Gold Museum in Berezovsky was founded on the same place and was devoted to the same events, which, in the middle of the 18 century, had a great influence on the economy of Russia and predetermined its development for future centuries.
The first room of the museum is devoted to a peasant from the village of Shartash Yerofey Markov who was the first to discover gold in Russia. In 1745 he found the placers of gold at the 19th kilometer of Rezhevskiy road (now the site is marked by a memorial obelisk). However, there were no gold veins in the indicated place. Markov was put to prison and tortured to know where he found gold. Two years later the gold deposits were still found and in 1757 in Berezovsky there appeared the first gold mine in Russia. Ten years later by the order of a mine foreman Nikifor Kleopin there was launched a flushing plant but its performance was low.

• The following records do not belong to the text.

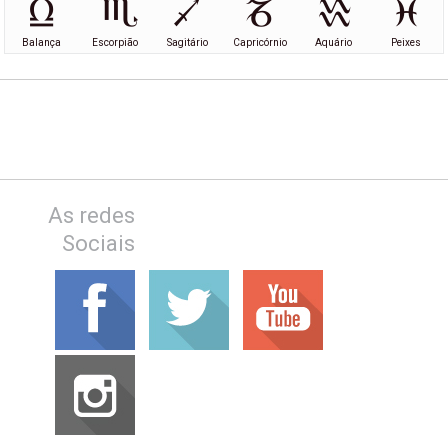
Balança
Escorpião
Sagitário
Capricórnio
Aquário
Peixes
As redes
Sociais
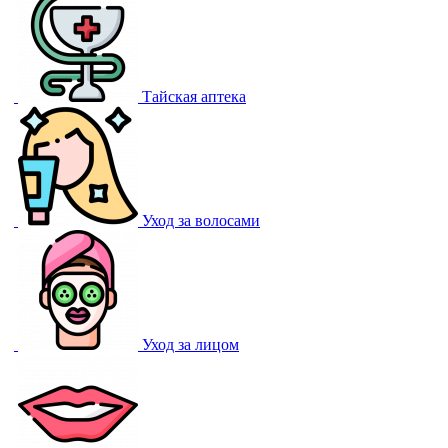
Тайская аптека
Уход за волосами
Уход за лицом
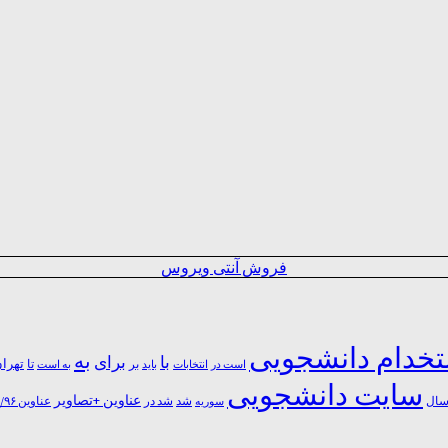
فروش آنتی ویروس
خدام دانشجویی
به
با
برای
بر
تا
تهرا
است در
انتخابات
باید
به است
سایت دانشجویی
عناوین +تصاویر
شد
ال
سوریه
شد در
عناوین ۹۶/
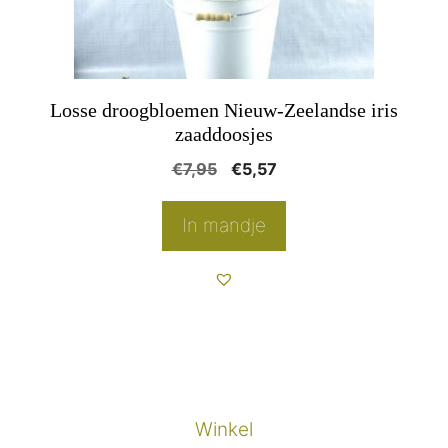
Losse droogbloemen Nieuw-Zeelandse iris
zaaddoosjes
Oorspronkelijke
Huidige
€
7,95
€
5,57
prijs
prijs
was:
is:
In mandje
€7,95.
€5,57.
Winkel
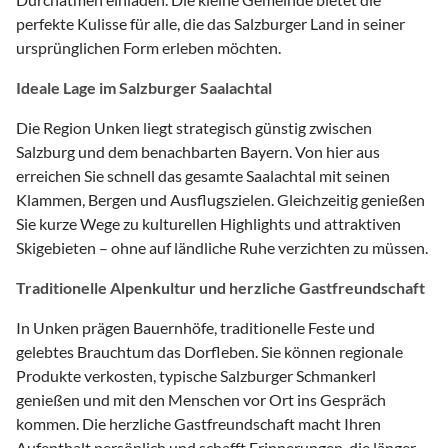
perfekte Kulisse für alle, die das Salzburger Land in seiner
ursprünglichen Form erleben möchten.
Ideale Lage im Salzburger Saalachtal
Die Region Unken liegt strategisch günstig zwischen
Salzburg und dem benachbarten Bayern. Von hier aus
erreichen Sie schnell das gesamte Saalachtal mit seinen
Klammen, Bergen und Ausflugszielen. Gleichzeitig genießen
Sie kurze Wege zu kulturellen Highlights und attraktiven
Skigebieten – ohne auf ländliche Ruhe verzichten zu müssen.
Traditionelle Alpenkultur und herzliche Gastfreundschaft
In Unken prägen Bauernhöfe, traditionelle Feste und
gelebtes Brauchtum das Dorfleben. Sie können regionale
Produkte verkosten, typische Salzburger Schmankerl
genießen und mit den Menschen vor Ort ins Gespräch
kommen. Die herzliche Gastfreundschaft macht Ihren
Aufenthalt persönlich und schafft Erinnerungen, die länger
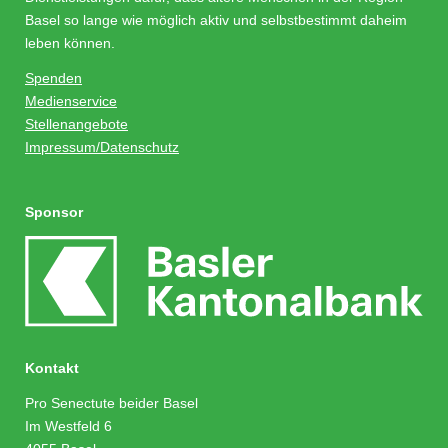
Basel so lange wie möglich aktiv und selbstbestimmt daheim
leben können.
Spenden
Medienservice
Stellenangebote
Impressum/Datenschutz
Sponsor
Kontakt
Pro Senectute beider Basel
Im Westfeld 6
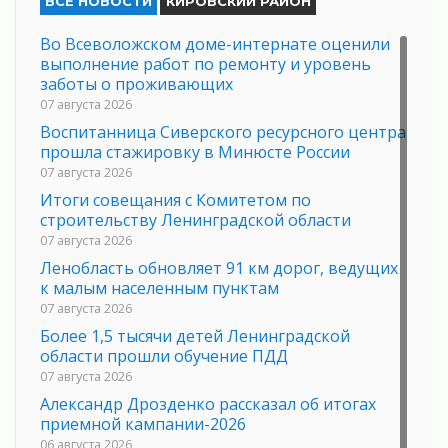
ВСЕ НОВОСТИ
КИРОВСКИЙ РАЙОН
Во Всеволожском доме-интернате оценили
выполнение работ по ремонту и уровень
заботы о проживающих
07 августа 2026
Воспитанница Сиверского ресурсного центра
прошла стажировку в Минюсте России
07 августа 2026
Итоги совещания с Комитетом по
строительству Ленинградской области
07 августа 2026
Ленобласть обновляет 91 км дорог, ведущих
к малым населенным пунктам
07 августа 2026
Более 1,5 тысячи детей Ленинградской
области прошли обучение ПДД
07 августа 2026
Александр Дрозденко рассказал об итогах
приемной кампании-2026
06 августа 2026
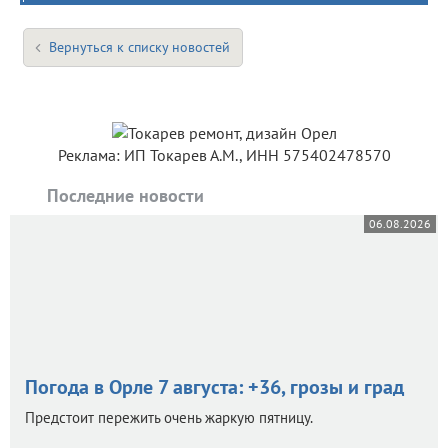
Вернуться к списку новостей
Реклама: ИП Токарев А.М., ИНН 575402478570
Последние новости
06.08.2026
Погода в Орле 7 августа: +36, грозы и град
Предстоит пережить очень жаркую пятницу.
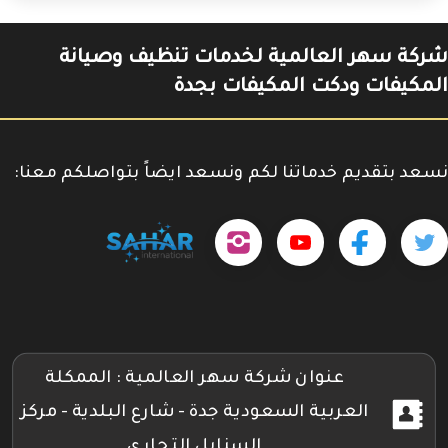
شركة سهر العالمية لخدمات تنظيف وصيانة
المكيفات ودكت المكيفات بجدة
نسعد بتقديم خدماتنا لكم ونسعد ايضاً بتواصلكم معنا:
حمل
تابعنا
تابعنا
تابعنا
tps://www.youtube.com/@sahar4046
تطبيقنا
على
على
على
على
جوجل
تويتر
فيسبوك
إنستجرام
بلاي
عنوان شركة سهر العالمية : الممكلة
العربية السعودية جدة - شارع البلدية - مركز
السنابل التجاري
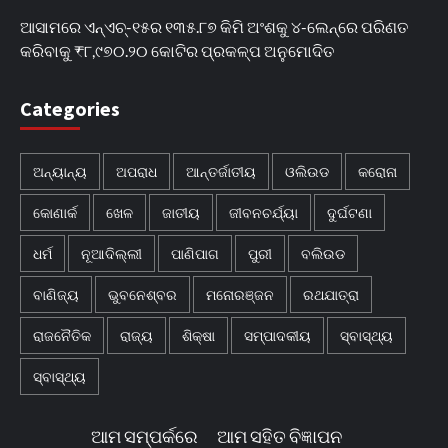
ଆସାମରେ ଏନ୍ଏଚ୍-୧୫ର ୧୩୫.୮୭ କିମି ଅଂଶକୁ ୪-ଲେନ୍‌ରେ ପରିଣତ
କରିବାକୁ ₹୮,୯୭୦.୨୦ କୋଟିର ପ୍ରକଳ୍ପ ଅନୁମୋଦିତ
Categories
ଅନ୍ୟାନ୍ୟ
ଅପରାଧ
ଆନ୍ତର୍ଜାତୀୟ
ଓଲିଉଡ
କରୋନା
କୋଣାର୍କ
ଖେଳ
ଜାତୀୟ
ଜୀବନଚର୍ଯ୍ୟା
ଦୁର୍ଘଟଣା
ଧର୍ମ
ନୂଆଦିଲ୍ଲୀ
ପାଣିପାଗ
ପୁରୀ
ବଲିଉଡ
ବାଣିଜ୍ୟ
ଭୁବନେଶ୍ବର
ମନୋରଞ୍ଜନ
ରଥଯାତ୍ରା
ରାଜନୈତିକ
ରାଜ୍ୟ
ଶିକ୍ଷା
ସମ୍ପାଦକୀୟ
ସ୍ବାସ୍ଥ୍ୟ
ସ୍ବାସ୍ଥ୍ୟ
ଆମ ସମ୍ପର୍କରେ
ଆମ ସହିତ ବିଜ୍ଞାପନ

Eventually, for the development of Berezovsky gold deposit there were built over a thousand mines. This gold deposit is mentioned in all geology textbooks in all countries of the world as the richest and the oldest one. Gold is still extracted in 4 mines, one of which is considered the oldest continuously operating mine in the world.
In the museum there is also a room devoted to an engineer Lev Brusnitsyn who invented a revolutionary gold-mining technology in 1814. This technology made it possible to significantly increase the production of gold. After Markov had found gold there appeared a great number of gold-diggers. And this technology helped them to extract much more gold at the Berezovsky gold mines, even working in small groups. It was there, in Berezovsky, that the world`s first gold-fever took place.
In the 19 century, several decades after all these discoveries, Russia became the gold-mining country in the world. It also had the world`s largest gold reserve. It had a significant effect on the economic, political and military power of the Russian Empire.
The other rooms of the museum house the expositions devoted to the tools and living conditions of gold-diggers at the Berezovsky mines. At the passage of the museum there was restored the atmosphere of a gold mine. And the last room houses the exposition devoted to the gold-mining industry of the Soviet period.